亡国の王/虚空の暗殺者《前編》p.7
街から離れた倉庫街の一室にて、白いスーツを着た男がノートパソコンを開いて作業をしていた。
男はどこか苛立たしげにモニターを睨みつけ、キーボードを叩く。
すると、部屋の扉がノックされ、男の集中力が音の先へと削がれた。
「……誰だ?」
「やぁライアットさん。また来たよ」
男、ライアットの許可を待たずして、扉が開かれた。
「ルスト、貴様よくその面を下げて来れたな」
部屋に入ってきたのはレザーコートとピアスが特徴的な男、ルストだった。
何が面白いのか、ルストの口角はつねにつり上がっており、本人の軽薄さがにじみ出ている。
「あはは。苛立っているねぇ、ちゃんと休んでいるかい?」
「ここ最近、我々が保有していた研究施設や獣の保管所を片っ端からスリンガーとやらに破壊され続けているんだ。挙句に誰かさんの報告が毎度遅いがために後手に回り続けている」
ぎろりとライアットはルストを睨むが、男は大袈裟に両手を上げる。
「まぁまぁ、そう殺気を立てないで。良い話を持ってきたから」
ルストはヘラヘラと怪しい笑いを浮かべて、携帯端末をライアットの机に置く。
「スリンガーについてもう少し深く分かってきたよ。あいつらは“組織“というグループに所属して集団で行動している。アンタも分かっての通り、あいつらは獣を殺すことができる」
「獣は通常兵器で殺すことは不可能なんだろ。奴らのタネは掴めたのか?」
「あぁ、それがやべーんだよあいつら。獣が獣を殺せるのを利用して、生捕にした獣の身体を銃に改造して武器にしてんだよ」
ライアットの許可なくソファに深々と座ったルストは、手を銃に見立てて人差し指をライアットに向ける。

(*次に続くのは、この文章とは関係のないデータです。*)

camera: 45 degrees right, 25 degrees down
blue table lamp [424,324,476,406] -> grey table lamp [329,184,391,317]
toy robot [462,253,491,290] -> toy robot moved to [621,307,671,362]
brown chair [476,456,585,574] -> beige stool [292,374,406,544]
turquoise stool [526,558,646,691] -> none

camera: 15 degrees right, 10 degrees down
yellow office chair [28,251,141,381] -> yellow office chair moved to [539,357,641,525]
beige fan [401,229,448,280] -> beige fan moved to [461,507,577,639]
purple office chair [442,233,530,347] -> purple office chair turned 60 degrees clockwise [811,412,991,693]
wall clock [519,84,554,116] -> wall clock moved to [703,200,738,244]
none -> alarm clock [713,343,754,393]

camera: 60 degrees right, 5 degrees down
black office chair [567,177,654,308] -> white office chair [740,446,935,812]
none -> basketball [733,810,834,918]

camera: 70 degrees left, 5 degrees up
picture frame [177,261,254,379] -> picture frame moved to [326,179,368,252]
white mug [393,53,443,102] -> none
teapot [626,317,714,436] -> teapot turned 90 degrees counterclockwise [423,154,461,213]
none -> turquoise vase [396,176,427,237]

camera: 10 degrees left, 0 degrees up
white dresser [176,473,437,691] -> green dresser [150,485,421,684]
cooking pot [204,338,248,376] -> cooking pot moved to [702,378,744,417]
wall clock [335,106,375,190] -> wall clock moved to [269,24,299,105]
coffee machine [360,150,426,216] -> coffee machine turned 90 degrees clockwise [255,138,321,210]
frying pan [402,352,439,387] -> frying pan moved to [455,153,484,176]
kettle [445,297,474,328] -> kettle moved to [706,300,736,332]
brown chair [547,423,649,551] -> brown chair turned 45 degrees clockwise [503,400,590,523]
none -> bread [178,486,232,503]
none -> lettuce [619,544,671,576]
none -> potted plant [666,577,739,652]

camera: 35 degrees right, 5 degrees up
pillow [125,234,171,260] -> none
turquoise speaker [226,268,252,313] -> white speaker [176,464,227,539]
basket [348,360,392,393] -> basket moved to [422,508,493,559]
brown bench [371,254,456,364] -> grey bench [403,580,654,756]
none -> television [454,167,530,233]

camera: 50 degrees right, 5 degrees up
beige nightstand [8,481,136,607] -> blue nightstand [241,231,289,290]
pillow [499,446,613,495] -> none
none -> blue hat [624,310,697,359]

不服そうに顔を顰め、ライアットはノートパソコンを閉じる。
「ふぅ……良い話をしに来たのではないのか?」
「まぁまぁ、話はここからだ。そのスリンガーの集団がこちらに近々強襲をかけてくる」
「……なんだと。どうしてそれが分かる」
「奴さんも一枚岩じゃないってことさ。内通者からおおよその作戦をもらっている。ついでに陣形や人員もな」
ルストはポケットから携帯端末を取り出し、それをいじる。
「奴らの手の内は分かっているんだ。返り討ちに出来る可能性は十分にある。それと、強襲作戦に参加する奴らの中に面白いのもいるんだよ」
ルストがテーブルに置いた端末には、獅子を思わせる金色の髪をたなびかせた、ジークの姿が映し出されていた。
「こいつは……エルランドの王子? 生きていたのか」
「その通り。こいつは敵さんが詰めの時に使われる想定だが、これを撃退できれば一旦は相手を退けることができるさ。その後“教団”と合流してトンズラする寸法よ」
「そうそううまく行くかは知らんが……ふん、なるほど。まだエルランドの生き残りがいたとはな」
「悪い話じゃないだろ?」
不敵に笑うルストにつられ、ライアットはギラリと歯を覗かせて画面に映ったジークに怨嗟のこもった視線を送る。